In the data below, locate the line containing "Eine sorgfältige Vorbereitung" and the line containing "パップにご相談ください", then retype both and everything between them exactly. Pictures are not part of the copy.

-=-=-

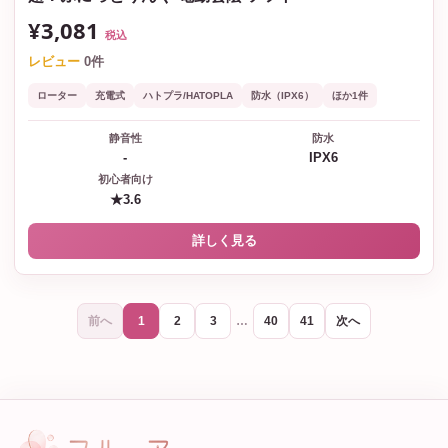
¥3,081
税込
レビュー
0件
ローター
充電式
ハトプラ/HATOPLA
防水（IPX6）
ほか1件
静音性
防水
-
IPX6
初心者向け
★3.6
詳しく見る
前へ
次へ
1
2
3
…
40
41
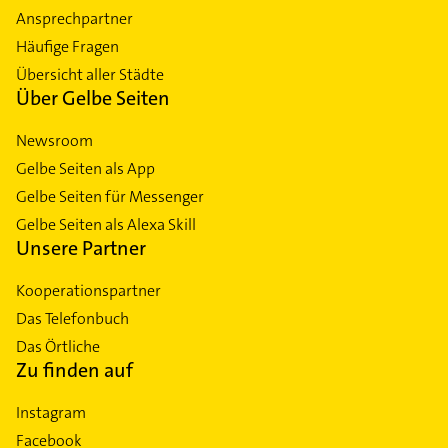
Ansprechpartner
Häufige Fragen
Übersicht aller Städte
Über Gelbe Seiten
Newsroom
Gelbe Seiten als App
Gelbe Seiten für Messenger
Gelbe Seiten als Alexa Skill
Unsere Partner
Kooperationspartner
Das Telefonbuch
Das Örtliche
Zu finden auf
Instagram
Facebook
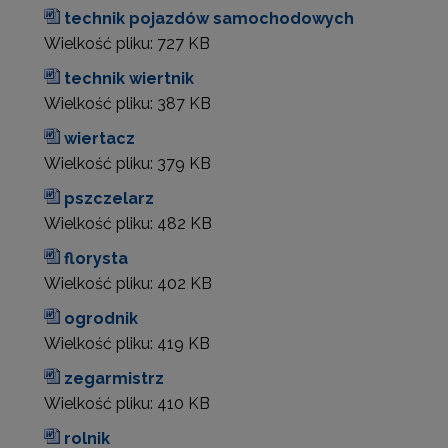
technik pojazdów samochodowych
Wielkość pliku:
727 KB
technik wiertnik
Wielkość pliku:
387 KB
wiertacz
Wielkość pliku:
379 KB
pszczelarz
Wielkość pliku:
482 KB
florysta
Wielkość pliku:
402 KB
ogrodnik
Wielkość pliku:
419 KB
zegarmistrz
Wielkość pliku:
410 KB
rolnik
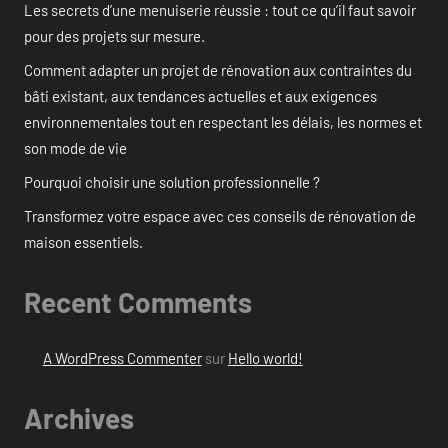
Les secrets d’une menuiserie réussie : tout ce qu’il faut savoir
pour des projets sur mesure.
Comment adapter un projet de rénovation aux contraintes du
bâti existant, aux tendances actuelles et aux exigences
environnementales tout en respectant les délais, les normes et
son mode de vie
Pourquoi choisir une solution professionnelle ?
Transformez votre espace avec ces conseils de rénovation de
maison essentiels.
Recent Comments
A WordPress Commenter
sur
Hello world!
Archives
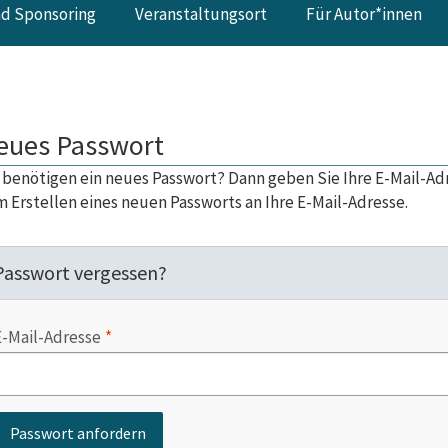
nd Sponsoring
Veranstaltungsort
Für Autor*innen
eues Passwort
 benötigen ein neues Passwort? Dann geben Sie Ihre E-Mail-Adr
 Erstellen eines neuen Passworts an Ihre E-Mail-Adresse.
Passwort vergessen?
E-Mail-Adresse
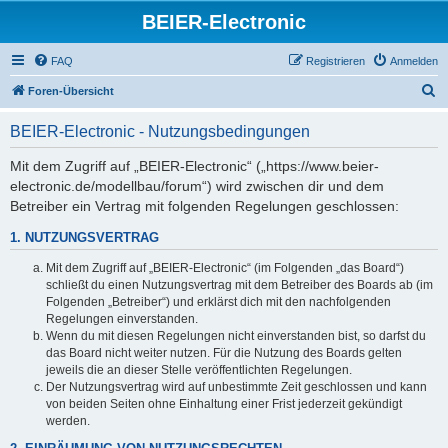
BEIER-Electronic
FAQ
Registrieren
Anmelden
S
Foren-Übersicht
u
BEIER-Electronic - Nutzungsbedingungen
c
h
Mit dem Zugriff auf „BEIER-Electronic“ („https://www.beier-
electronic.de/modellbau/forum“) wird zwischen dir und dem
e
Betreiber ein Vertrag mit folgenden Regelungen geschlossen:
1. NUTZUNGSVERTRAG
Mit dem Zugriff auf „BEIER-Electronic“ (im Folgenden „das Board“)
schließt du einen Nutzungsvertrag mit dem Betreiber des Boards ab (im
Folgenden „Betreiber“) und erklärst dich mit den nachfolgenden
Regelungen einverstanden.
Wenn du mit diesen Regelungen nicht einverstanden bist, so darfst du
das Board nicht weiter nutzen. Für die Nutzung des Boards gelten
jeweils die an dieser Stelle veröffentlichten Regelungen.
Der Nutzungsvertrag wird auf unbestimmte Zeit geschlossen und kann
von beiden Seiten ohne Einhaltung einer Frist jederzeit gekündigt
werden.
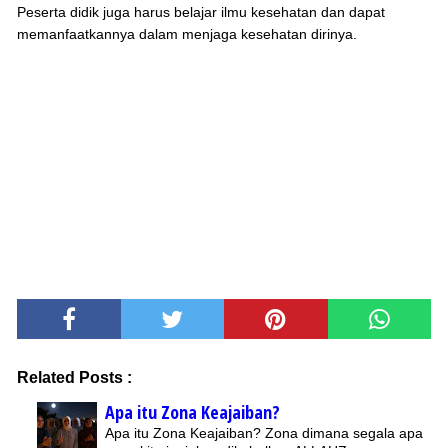
Peserta didik juga harus belajar ilmu kesehatan dan dapat
memanfaatkannya dalam menjaga kesehatan dirinya.
Related Posts :
Apa itu Zona Keajaiban?
Apa itu Zona Keajaiban? Zona dimana segala apa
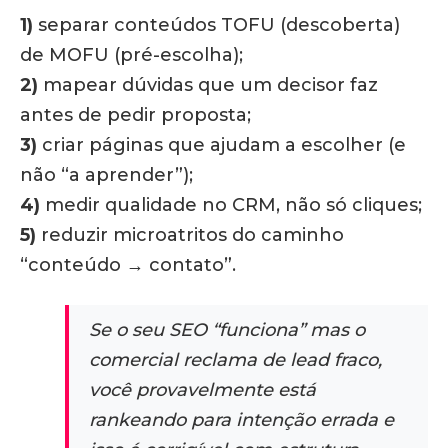
1)
separar conteúdos TOFU (descoberta)
de MOFU (pré-escolha);
2)
mapear dúvidas que um decisor faz
antes de pedir proposta;
3)
criar páginas que ajudam a escolher (e
não “a aprender”);
4)
medir qualidade no CRM, não só cliques;
5)
reduzir microatritos do caminho
“conteúdo → contato”.
Se o seu SEO “funciona” mas o
comercial reclama de lead fraco,
você provavelmente está
rankeando para intenção errada e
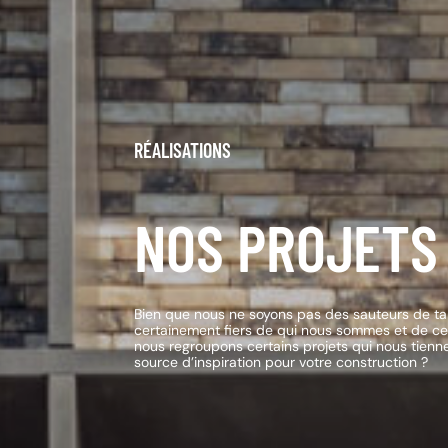
RÉALISATIONS
NOS PROJETS 
Bien que nous ne soyons pas des sauteurs de tab
certainement fiers de qui nous sommes et de ce
nous regroupons certains projets qui nous tien
source d’inspiration pour votre construction ?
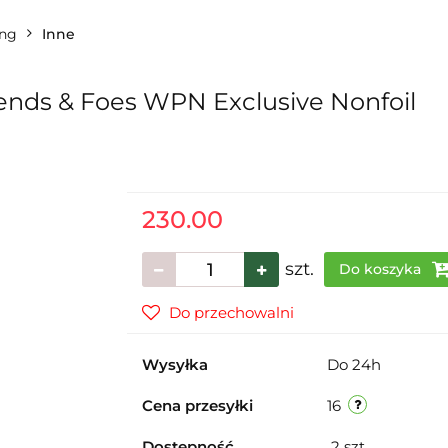
ing
Inne
riends & Foes WPN Exclusive Nonfoil
230.00
szt.
Do koszyka
Do przechowalni
Wysyłka
Do 24h
Cena przesyłki
16
Dostępność
2
szt.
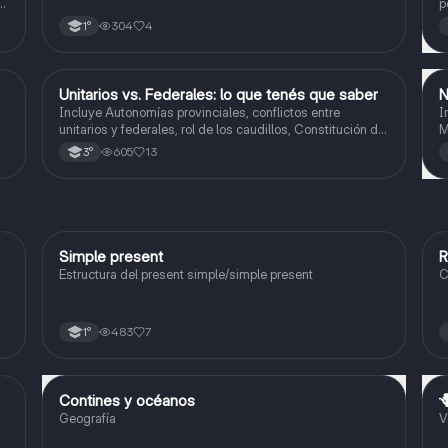
p
s
304
4
1°
Unitarios vs. Federales: lo que tenés que saber
N
Historia
Incluye Autonomías provinciales, conflictos entre
I
unitarios y federales, rol de los caudillos, Constitución de
M
1826, figura de Dorrego y hegemonía de Rosas, resumen,
605
13
3°
comparaciones y línea del tiempo.
Simple present
R
Inglés
Estructura del present simple/simple present
C
483
7
1°
Contines y océanos

Geografía
Geografía
V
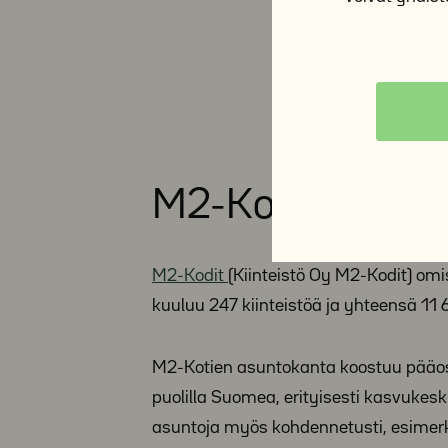
M2-Kodit tarjoava
M2-Kodit
(Kiinteistö Oy M2-Kodit) o
kuuluu 247 kiinteistöä ja yhteensä 11
M2-Kotien asuntokanta koostuu pääosi
puolilla Suomea, erityisesti kasvukes
asuntoja myös kohdennetusti, esimerkiksi 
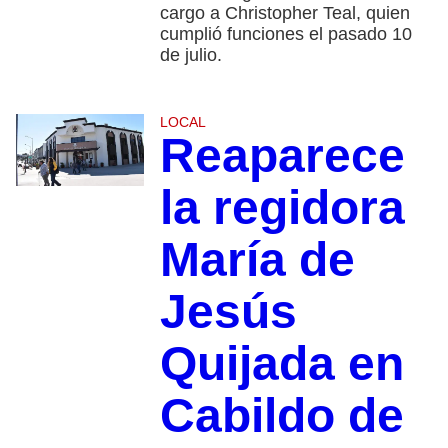
cargo a Christopher Teal, quien
cumplió funciones el pasado 10
de julio.
LOCAL
Reaparece
la regidora
María de
Jesús
Quijada en
Cabildo de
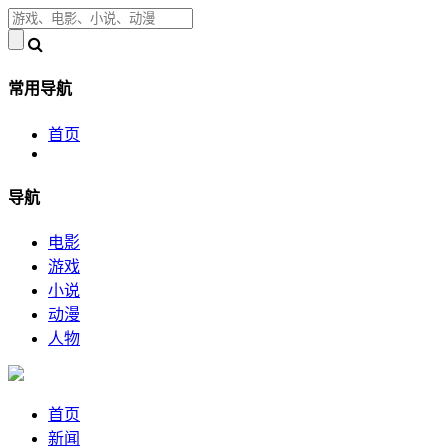
常用导航
首页
导航
电影
游戏
小说
动漫
人物
首页
新闻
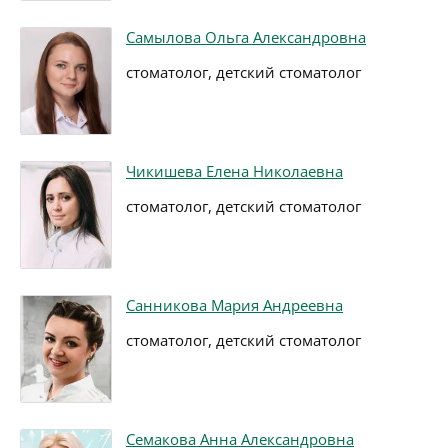
Самылова Ольга Александровна
стоматолог, детский стоматолог
Чикишева Елена Николаевна
стоматолог, детский стоматолог
Санникова Мария Андреевна
стоматолог, детский стоматолог
Семакова Анна Александровна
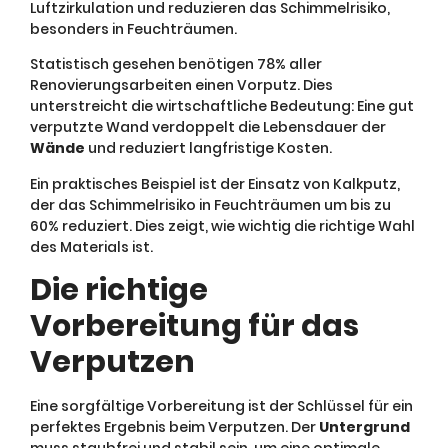
Luftzirkulation und reduzieren das Schimmelrisiko,
besonders in Feuchträumen.
Statistisch gesehen benötigen 78% aller
Renovierungsarbeiten einen Vorputz. Dies
unterstreicht die wirtschaftliche Bedeutung: Eine gut
verputzte Wand verdoppelt die Lebensdauer der
Wände
und reduziert langfristige Kosten.
Ein praktisches Beispiel ist der Einsatz von Kalkputz,
der das Schimmelrisiko in Feuchträumen um bis zu
60% reduziert. Dies zeigt, wie wichtig die richtige Wahl
des Materials ist.
Die richtige
Vorbereitung für das
Verputzen
Eine sorgfältige Vorbereitung ist der Schlüssel für ein
perfektes Ergebnis beim Verputzen. Der
Untergrund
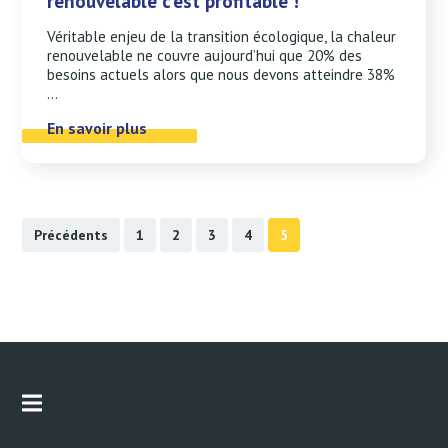
renouvelable c’est profitable !
Véritable enjeu de la transition écologique, la chaleur
renouvelable ne couvre aujourd’hui que 20% des
besoins actuels alors que nous devons atteindre 38%
...
En savoir plus
Précédents
1
2
3
4
5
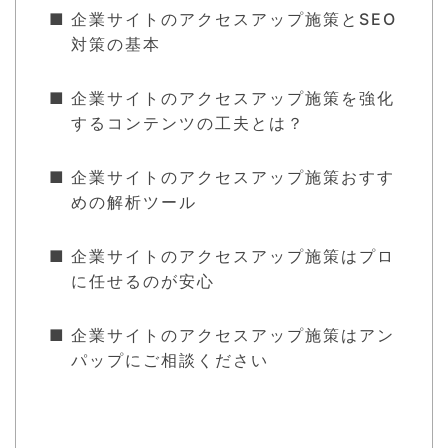
企業サイトのアクセスアップ施策とSEO
対策の基本
企業サイトのアクセスアップ施策を強化
するコンテンツの工夫とは？
企業サイトのアクセスアップ施策おすす
めの解析ツール
企業サイトのアクセスアップ施策はプロ
に任せるのが安心
企業サイトのアクセスアップ施策はアン
パップにご相談ください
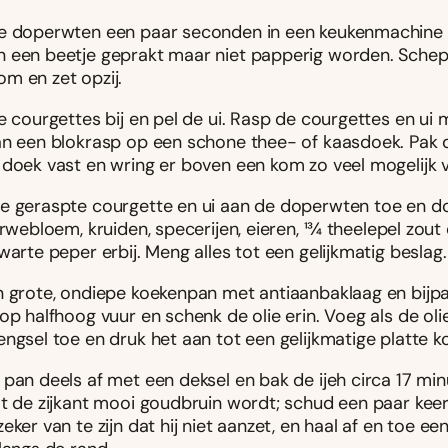
e doperwten een paar seconden in een keukenmachine 
 een beetje geprakt maar niet papperig worden. Schep 
m en zet opzij.
e courgettes bij en pel de ui. Rasp de courgettes en ui
an een blokrasp op een schone thee- of kaasdoek. Pak 
 doek vast en wring er boven een kom zo veel mogelijk v
e geraspte courgette en ui aan de doperwten toe en d
arwebloem, kruiden, specerijen, eieren, 13⁄4 theelepel zout 
warte peper erbij. Meng alles tot een gelijkmatig beslag.
n grote, ondiepe koekenpan met antiaanbaklaag en bijp
op halfhoog vuur en schenk de olie erin. Voeg als de olie
ngsel toe en druk het aan tot een gelijkmatige platte k
 pan deels af met een deksel en bak de ijeh circa 17 mi
ot de zijkant mooi goudbruin wordt; schud een paar kee
eker van te zijn dat hij niet aanzet, en haal af en toe e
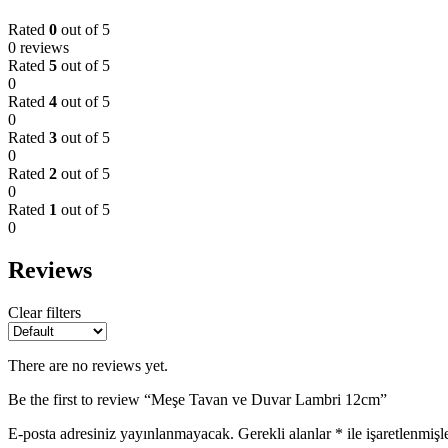
Rated
0
out of 5
0 reviews
Rated
5
out of 5
0
Rated
4
out of 5
0
Rated
3
out of 5
0
Rated
2
out of 5
0
Rated
1
out of 5
0
Reviews
Clear filters
There are no reviews yet.
Be the first to review “Meşe Tavan ve Duvar Lambri 12cm”
E-posta adresiniz yayınlanmayacak.
Gerekli alanlar
*
ile işaretlenmişl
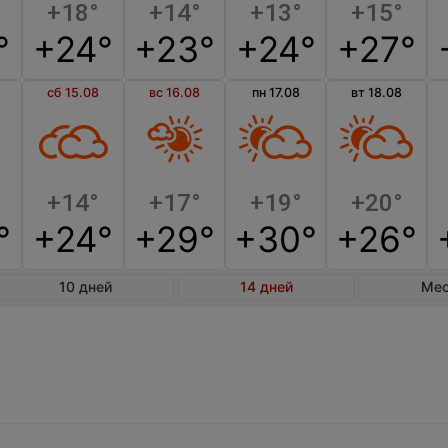
+18°
+14°
+13°
+15°
°
+24°
+23°
+24°
+27°
сб 15.08
вс 16.08
пн 17.08
вт 18.08
+14°
+17°
+19°
+20°
°
+24°
+29°
+30°
+26°
10 дней
14 дней
Ме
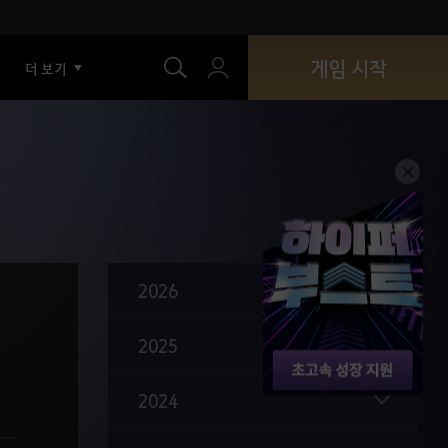
색
섬뜩한 등 뒤의 반지
라 오르제카 의상
게임 시작
더 보기
클리프 연무장
바실리스크 수호자, 가이핀라시아 도살자
샤이 신규 악기 & 악기 상점
하사신 각성 & 전승
균열의 메아리
나데르의 띠
2026
배신자의 묘지
2025
신규 캐릭터 하사신
2024
썸머 시즌 시작
나루 장비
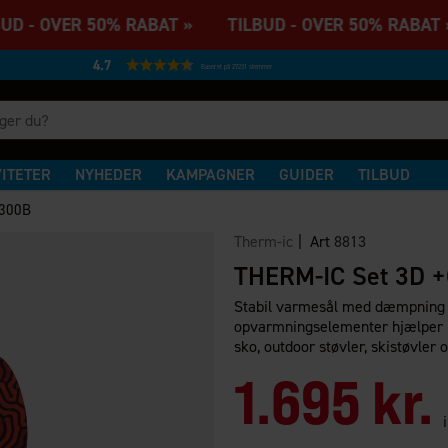
D - OVER 50% RABAT » TILBUD - OVER 50% RABAT 
4.7
Baseret på 27231 stemmer
VITETER
NYHEDER
KAMPAGNER
GUIDER
TILBUD
1300B
Therm-ic
| Art
8813
THERM-IC Set 3D 
Stabil varmesål med dæmpning 
opvarmningselementer hjælper me
sko, outdoor støvler, skistøvler
1.695 kr.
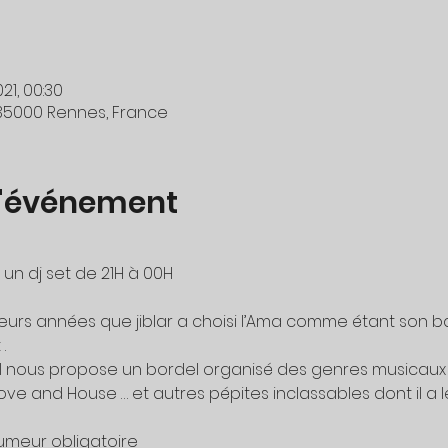
021, 00:30
 35000 Rennes, France
l'événement
 un dj set de 21H à 00H
eurs années que jiblar a choisi l’Ama comme étant son bar fa
.
 nous propose un bordel organisé des genres musicaux de
ove and House … et autres pépites inclassables dont il a l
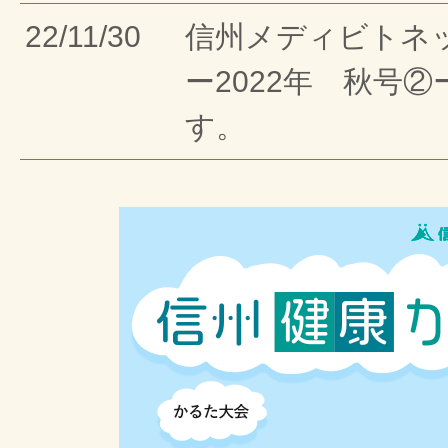
22/11/30
信州メディビトネ
ー2022年 秋号
す。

-=-=-

SOLUTION TO THIS EXERCISE =
Eine sorgfältige Vorbereitung ist der Schlüssel für ein
perfektes Ergebnis beim Verputzen. Der
Untergrund
renouvelable c’est profitable !
Véritable enjeu de la transition écologique, la chaleur
renouvelable ne couvre aujourd’hui que 20% des
besoins actuels alors que nous devons atteindre 38%
...
En savoir plus
Précédents
1
2
3
4
5
企業サイトのアクセスアップ施策とSEO
対策の基本
企業サイトのアクセスアップ施策を強化
するコンテンツの工夫とは？
企業サイトのアクセスアップ施策おすす
めの解析ツール
企業サイトのアクセスアップ施策はプロ
に任せるのが安心
企業サイトのアクセスアップ施策はアン
パップにご相談ください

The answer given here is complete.